Note: Like with Ridge Regression, \(C\) is a constraint which can be thought of as our budget for coefficients

The Result: The LASSO pushes coefficients of unimportant predictors to \(0\)

LASSO or Ridge?

The choice between Ridge Regression and the LASSO depends on your goals

The LASSO is better at variable selection because it sends coefficients on unimportant predictors to exactly \(0\)

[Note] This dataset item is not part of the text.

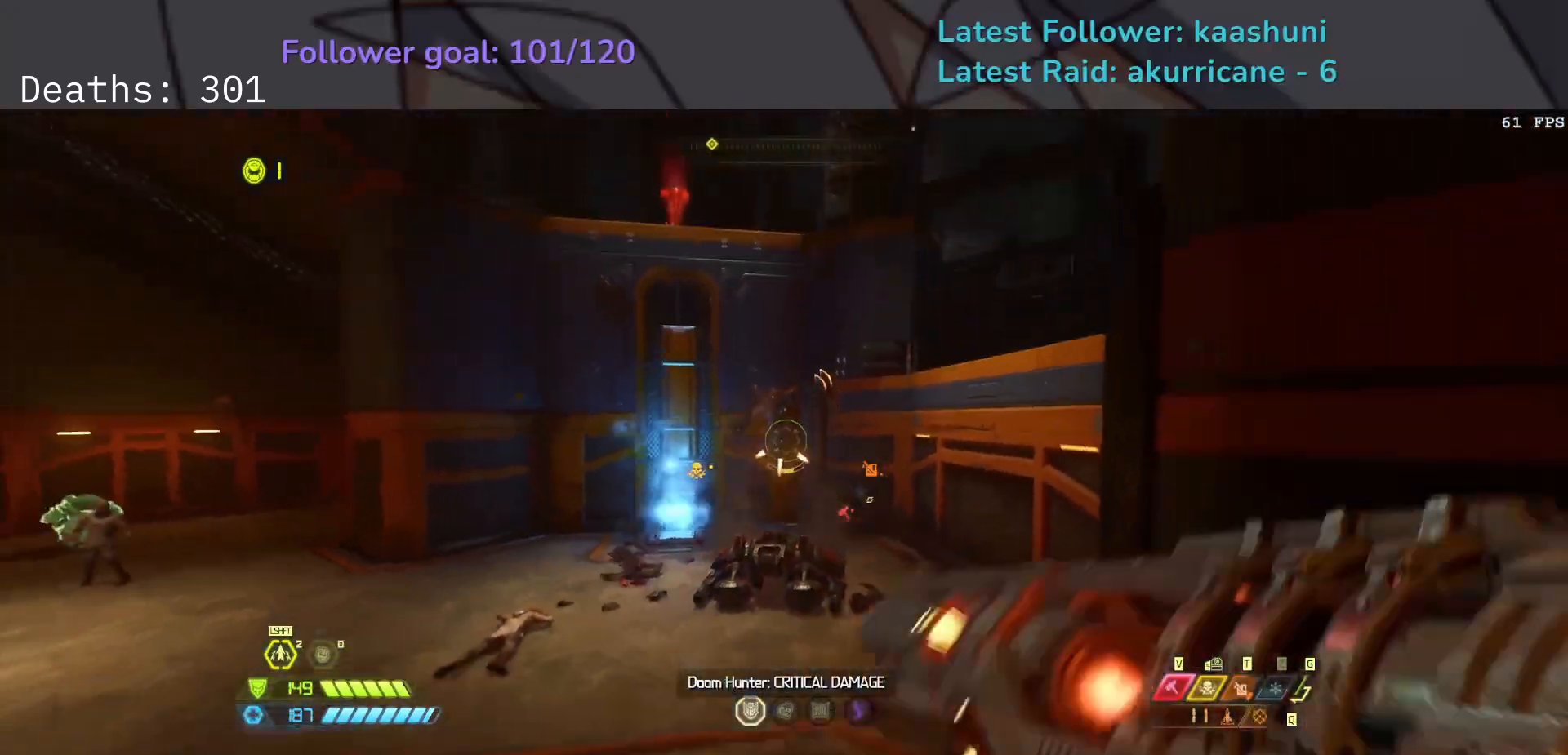
{"keys": ["s"], "mouse": ["right"], "events": [[50, "mouse_right", "down"], [200, "s", "down"], [283, "space", "down"], [433, "space", "up"], [450, "d", "up"]]}
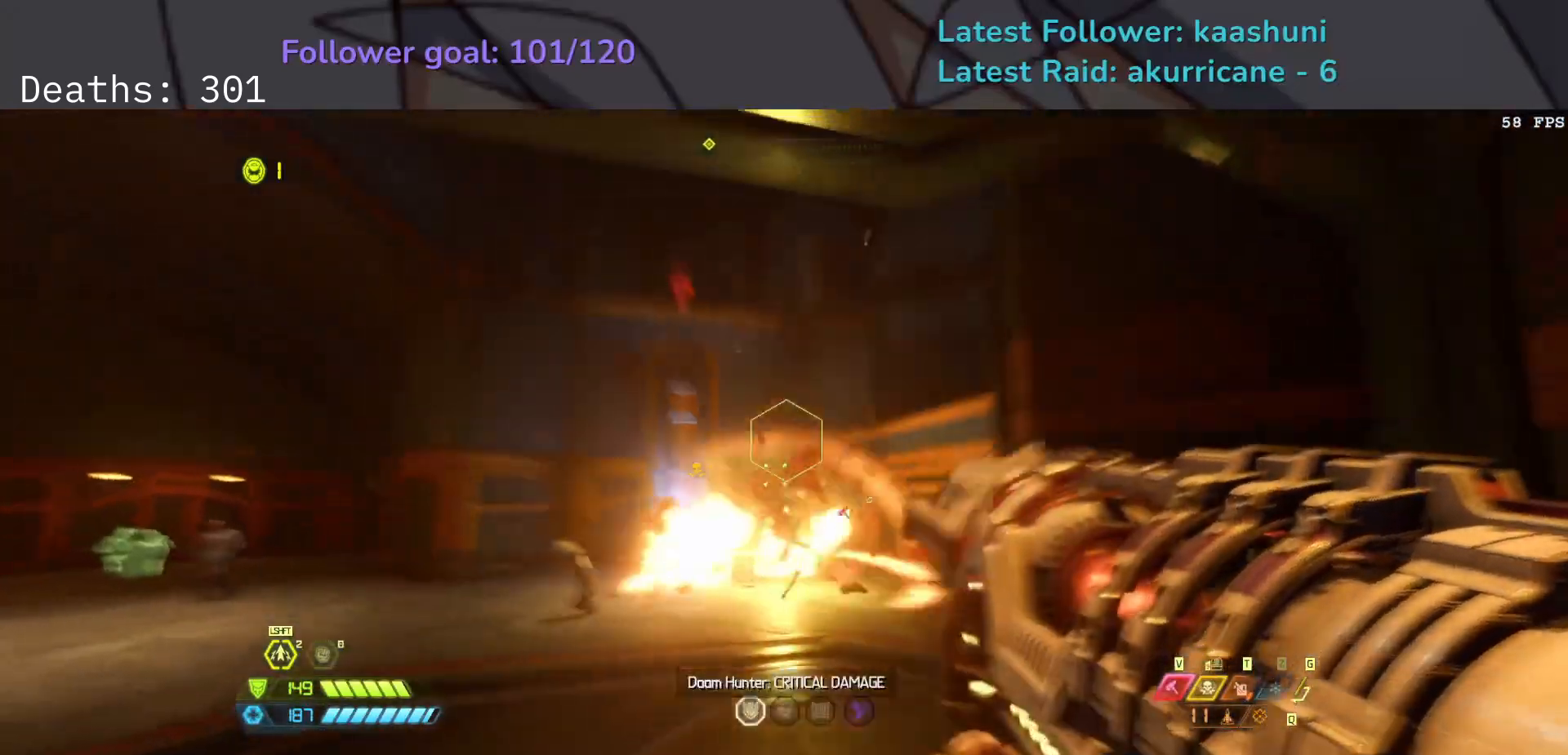
{"keys": ["e", "s"], "mouse": ["left", "right"], "events": [[67, "e", "down"], [117, "space", "down"], [283, "space", "up"], [450, "mouse_left", "down"]]}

LASSO won’t always out-perform Ridge though, so you might try both and see which is better for your use case

Feature PreProcessing Requirements

If a predictor \(x_i\) is on a larger scale than the response \(y\), then that predictor becomes artificially cheap to include in a model

Similarly, if a predictor \(x_j\) is on a smaller scale than the response, then that predictor becomes artificially expensive to include in a model

We don’t want any of our predictors to be artificially advantaged or disadvantaged, so we must ensure that all of our numerical predictors are on the same scale as one another

Min-Max Scaling: Projects each numerical predictor down to the interval \(\left[0, 1\right]\) via \(\displaystyle{\frac{x - \min\left(x\right)}{\max\left(x\right) - \min\left(x\right)}}\)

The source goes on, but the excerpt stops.